Clement Balanoff, Jr. is an American politician and the national political director for the Amalgamated Transit Union. He served as a Democratic member of the Illinois House of Representatives from 1989 to 1995.

==Biography==
He was born April 16, 1953, in Chicago to a politically active family. His father Clem Balanoff, Sr. was a prominent union organizer and his mother Miriam Balanoff would become a circuit court judge. In 1981, Clem moved to California for five years, where he worked as an aide for Congressman Matthew Martínez and later Congressman Esteban Torres. He returned to Illinois to take a job as the 10th Ward Superintendent, responsible for garbage pickup and other city services. A year later when Ed Vrdolyak defected to the Republican Party, Balanoff became the Democratic Committeeman for the 10th ward.
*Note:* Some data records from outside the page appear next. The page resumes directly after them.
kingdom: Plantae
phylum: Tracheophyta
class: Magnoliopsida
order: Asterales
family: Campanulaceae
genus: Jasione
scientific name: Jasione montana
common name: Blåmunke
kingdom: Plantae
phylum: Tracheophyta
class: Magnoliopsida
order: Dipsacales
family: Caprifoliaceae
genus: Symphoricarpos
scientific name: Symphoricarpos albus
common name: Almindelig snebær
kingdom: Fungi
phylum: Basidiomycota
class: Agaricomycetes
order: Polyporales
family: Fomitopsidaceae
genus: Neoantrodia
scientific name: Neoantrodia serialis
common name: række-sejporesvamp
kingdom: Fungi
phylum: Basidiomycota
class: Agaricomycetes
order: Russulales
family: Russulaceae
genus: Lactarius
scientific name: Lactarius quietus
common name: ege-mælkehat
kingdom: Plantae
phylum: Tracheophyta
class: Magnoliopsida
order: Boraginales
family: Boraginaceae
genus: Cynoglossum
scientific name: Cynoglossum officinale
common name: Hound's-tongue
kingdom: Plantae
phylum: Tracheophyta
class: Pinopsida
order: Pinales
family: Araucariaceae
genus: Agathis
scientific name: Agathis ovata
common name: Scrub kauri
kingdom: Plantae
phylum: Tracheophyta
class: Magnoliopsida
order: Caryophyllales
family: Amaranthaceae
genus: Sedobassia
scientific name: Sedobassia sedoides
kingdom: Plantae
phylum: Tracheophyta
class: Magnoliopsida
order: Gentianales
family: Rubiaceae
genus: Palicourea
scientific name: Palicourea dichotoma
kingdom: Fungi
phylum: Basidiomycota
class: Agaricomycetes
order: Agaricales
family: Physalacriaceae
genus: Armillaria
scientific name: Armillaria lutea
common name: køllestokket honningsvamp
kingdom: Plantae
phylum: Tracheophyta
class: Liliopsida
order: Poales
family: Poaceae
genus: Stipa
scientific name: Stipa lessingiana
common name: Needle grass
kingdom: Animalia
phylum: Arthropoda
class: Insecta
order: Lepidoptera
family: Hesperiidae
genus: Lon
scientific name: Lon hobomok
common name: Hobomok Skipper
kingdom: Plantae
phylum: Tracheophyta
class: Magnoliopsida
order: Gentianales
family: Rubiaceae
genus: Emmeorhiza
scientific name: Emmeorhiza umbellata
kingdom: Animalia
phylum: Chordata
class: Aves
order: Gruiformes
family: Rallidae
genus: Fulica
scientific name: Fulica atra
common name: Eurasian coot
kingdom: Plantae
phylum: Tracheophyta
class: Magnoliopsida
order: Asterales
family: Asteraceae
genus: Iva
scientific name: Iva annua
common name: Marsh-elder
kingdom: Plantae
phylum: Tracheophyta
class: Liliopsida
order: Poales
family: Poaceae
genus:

In 1988, he defeated incumbent Sam Panayotovich, who had defected to the Republican Party with Vrdolyak. In 1991, he ran for Alderman in a field of ten opponents losing to John Buchanan, who previously served in the role in the 1960s and 1970s. In 1994, he was one of five candidates who ran in the Democratic primary to succeed retiring incumbent George Sangmeister. Frank Giglio, a fellow member of the Illinois House, won the Democratic primary. Giglio was defeated in the general election by Jerry Weller. In 1996, Balanoff was Weller's opponent losing by a three percentage point margin. He explored a rematch in 1998, but chose to run for a seat on the Cook County Board of Review instead before dropping out prior to the primary.

His post-electoral career has included stints as Chief of Staff to the Cook County Clerk, a strategist for the mayoral campaign of Chuy García and Illinois state director for the presidential campaign of Vermont Senator Bernie Sanders.

At the 2016 Democratic National Convention Balanoff read the vote totals for Senator Sanders' Illinois campaign. As of August 2017, Balanoff is the executive director for the Illinois chapter of Our Revolution; a pro-Sanders organization. Balanoff served as the co-chair of Ameya Pawar's campaign for Chicago City Treasurer in the 2019 municipal election and served as the campaign manager of Abdelnasser Rashid's unsuccessful campaign for the Democratic nomination for the Cook County Board of Review's 1st district. As of 2020, Balanoff is the national political director of the Amalgamated Transit Union.